▶ _Task requirements_:
Which lines below fall between the one containing "X75000D01*X65000Y170000D01*D14*D03*X45000D03*" and the one containing "X78125Y234375D03*D14*X85000Y140000D03*"? Repeat them exactly, counting both of those lines, and add nothing else.

Image and design file data:

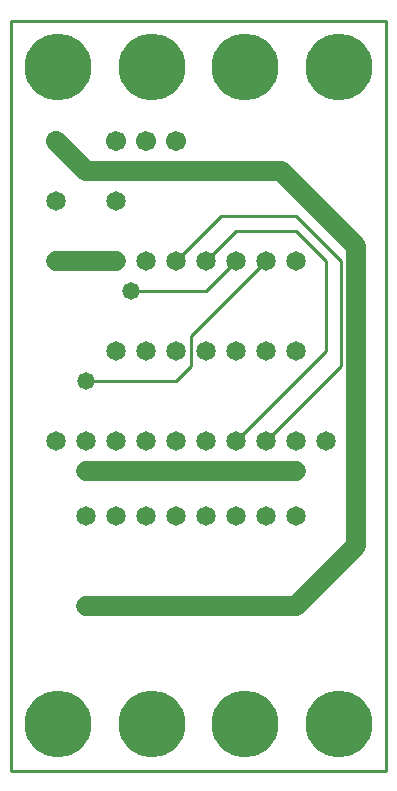
<source format=gbl>
%MOIN*%
%FSLAX25Y25*%
G04 D10 used for Character Trace; *
G04     Circle (OD=.01000) (No hole)*
G04 D11 used for Power Trace; *
G04     Circle (OD=.06700) (No hole)*
G04 D12 used for Signal Trace; *
G04     Circle (OD=.01100) (No hole)*
G04 D13 used for Via; *
G04     Circle (OD=.05800) (Round. Hole ID=.02800)*
G04 D14 used for Component hole; *
G04     Circle (OD=.06500) (Round. Hole ID=.03500)*
G04 D15 used for Component hole; *
G04     Circle (OD=.06700) (Round. Hole ID=.04300)*
G04 D16 used for Component hole; *
G04     Circle (OD=.08100) (Round. Hole ID=.05100)*
G04 D17 used for Component hole; *
G04     Circle (OD=.08900) (Round. Hole ID=.05900)*
G04 D18 used for Component hole; *
G04     Circle (OD=.11300) (Round. Hole ID=.08300)*
G04 D19 used for Component hole; *
G04     Circle (OD=.16000) (Round. Hole ID=.13000)*
G04 D20 used for Component hole; *
G04     Circle (OD=.18300) (Round. Hole ID=.15300)*
G04 D21 used for Component hole; *
G04     Circle (OD=.22291) (Round. Hole ID=.19291)*
%ADD10C,.01000*%
%ADD11C,.06700*%
%ADD12C,.01100*%
%ADD13C,.05800*%
%ADD14C,.06500*%
%ADD15C,.06700*%
%ADD16C,.08100*%
%ADD17C,.08900*%
%ADD18C,.11300*%
%ADD19C,.16000*%
%ADD20C,.18300*%
%ADD21C,.22291*%
%IPPOS*%
%LPD*%
G90*X0Y0D02*D21*X15625Y15625D03*X46875D03*D14*    
X55000Y55000D03*D11*X45000D01*D14*D03*D11*        
X35000D01*D14*D03*D11*X25000D01*D14*D03*          
X55000Y85000D03*X45000D03*X35000D03*D11*          
X55000Y55000D02*X65000D01*D14*D03*D11*X75000D01*  
D14*D03*D11*X85000D01*D14*D03*D11*X95000D01*D14*  
D03*D11*X115000Y75000D01*Y175000D01*              
X90000Y200000D01*X25000D01*X15000Y210000D01*D15*  
D03*D14*X35000Y190000D03*D15*Y210000D03*D14*      
X15000Y190000D03*D21*X15625Y234375D03*D15*        
X45000Y210000D03*D21*X46875Y234375D03*D14*        
X55000Y170000D03*D12*X70000Y185000D01*X95000D01*  
X110000Y170000D01*Y135000D01*X85000Y110000D01*D14*
D03*X95000Y100000D03*D11*X85000D01*D14*D03*D11*   
X75000D01*D14*D03*D11*X65000D01*D14*D03*D11*      
X55000D01*D14*D03*D11*X45000D01*D14*D03*D11*      
X35000D01*D14*D03*D11*X25000D01*D14*D03*          
X35000Y110000D03*X15000D03*X25000D03*Y85000D03*   
X45000Y110000D03*D12*X25000Y130000D02*X55000D01*  
D13*X25000D03*D14*X35000Y140000D03*X45000D03*     
X55000Y110000D03*D13*X40000Y160000D03*D12*        
X65000D01*X75000Y170000D01*D14*D03*X85000D03*D12* 
X60000Y145000D01*Y135000D01*X55000Y130000D01*D14* 
X65000Y140000D03*X55000D03*X75000Y110000D03*D12*  
X105000Y140000D01*Y170000D01*X95000Y180000D01*    
X75000D01*X65000Y170000D01*D14*D03*X45000D03*     
X95000Y140000D03*Y170000D03*X35000D03*D11*        
X15000D01*D13*D03*D15*X55000Y210000D03*D14*       
X75000Y140000D03*X65000Y110000D03*D21*            
X78125Y234375D03*D14*X85000Y140000D03*            
X95000Y110000D03*D12*X0Y0D02*Y250000D01*Y0D02*    
X125000D01*Y250000D01*X0D01*D21*X109375Y234375D03*
D14*X105000Y110000D03*X65000Y85000D03*X75000D03*  
X85000D03*X95000D03*D21*X78125Y15625D03*          
X109375D03*M02*                                   

</source>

▶ _Response area_:
X75000D01*X65000Y170000D01*D14*D03*X45000D03*     
X95000Y140000D03*Y170000D03*X35000D03*D11*        
X15000D01*D13*D03*D15*X55000Y210000D03*D14*       
X75000Y140000D03*X65000Y110000D03*D21*            
X78125Y234375D03*D14*X85000Y140000D03*            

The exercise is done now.